I will walk streets that Cervantes walked, that Hemingway walked. I will look at the windmills and think of my hero. (I will not, however, go to see a bullfight.) I hope to see Toledo and Segovia glowing in the afternoon light, and the work of the visionary Domenikos Theotokopolous.
I will lounge on the square in Nerva, a small hill town an hour northeast of Seville, lazily sipping cafe con leche and reading a book, eating the wonderful square apple pastries that I love.
I will watch the feet of the flamenco dancers as they speed into staccato blurs, their tapping as sharp as fireworks, as though sparks could fly from their heels.
I will listen to the voices in the melting pot that is Seville, as different from the Castillian north as Georgia is from New York. I have no plans to go to Tangiers, this time, with its music of the Arabic traders selling rugs and shawls, skin lotions and enameled earrings. If Seville is a different country, Tangiers is a different world.

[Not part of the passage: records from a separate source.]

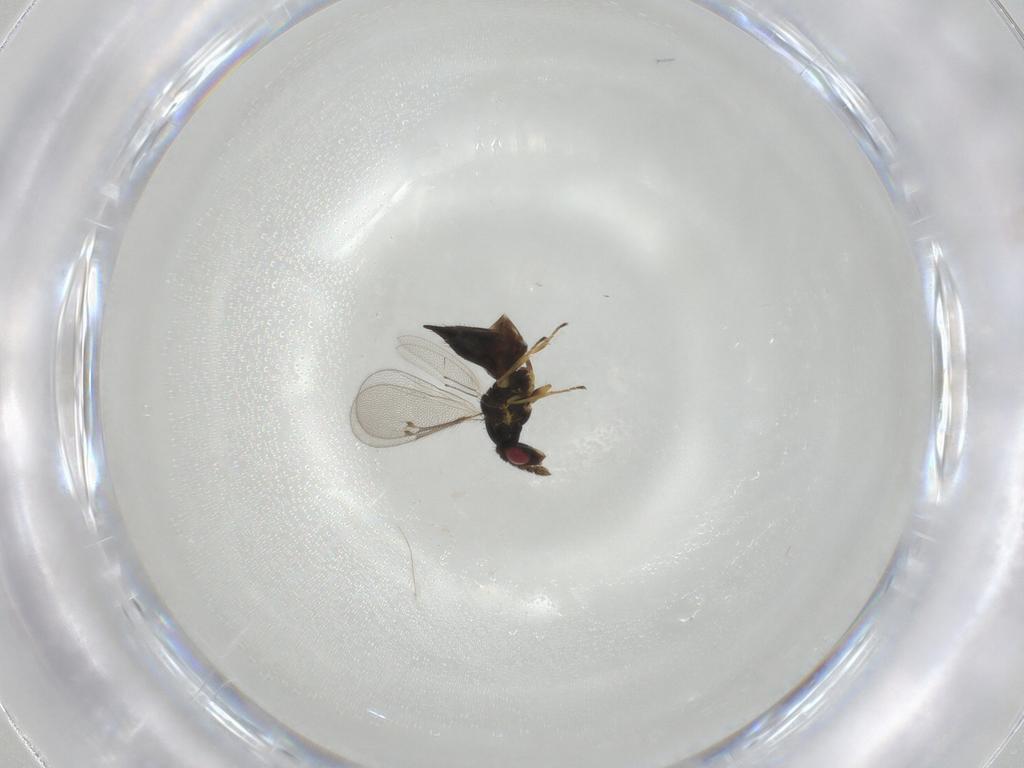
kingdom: Animalia
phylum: Arthropoda
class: Insecta
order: Hymenoptera
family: Eulophidae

I will sigh and regret once again that my stay is short enough that I will not be able to visit Catalonia or the Basque region**, that I will not be able to see the pilgrim church of Santiago de Compostela, or Antonio Gaudi’s strange and wonderful Sagrada Familia. Or, of a more recent vintage, Frank Gehry’s weirdly magnetic Guggenheim in Bilbao.
And then home again, my heart once more my own.
*But not the Garden of Earthly Delights. Shudder.
**I may get to go to Portugal, though, which I am sure will have its own delights.
Spain is high on my list of places I need to visit, but there are so many other places on it, too…I wish I had gotten to Spain while elBulli was open! I think you just moved it up on my list, though.
(Oh, and I’d suggest “Lo siento, pero yo no hablo español”, or at least “No hablo español”. Habla is the third person form, hablo is the first person verb form.)
Thank you for the input about how to say “I don’t speak Spanish.” I really need to learn, but I am hopeless at languages outside of English.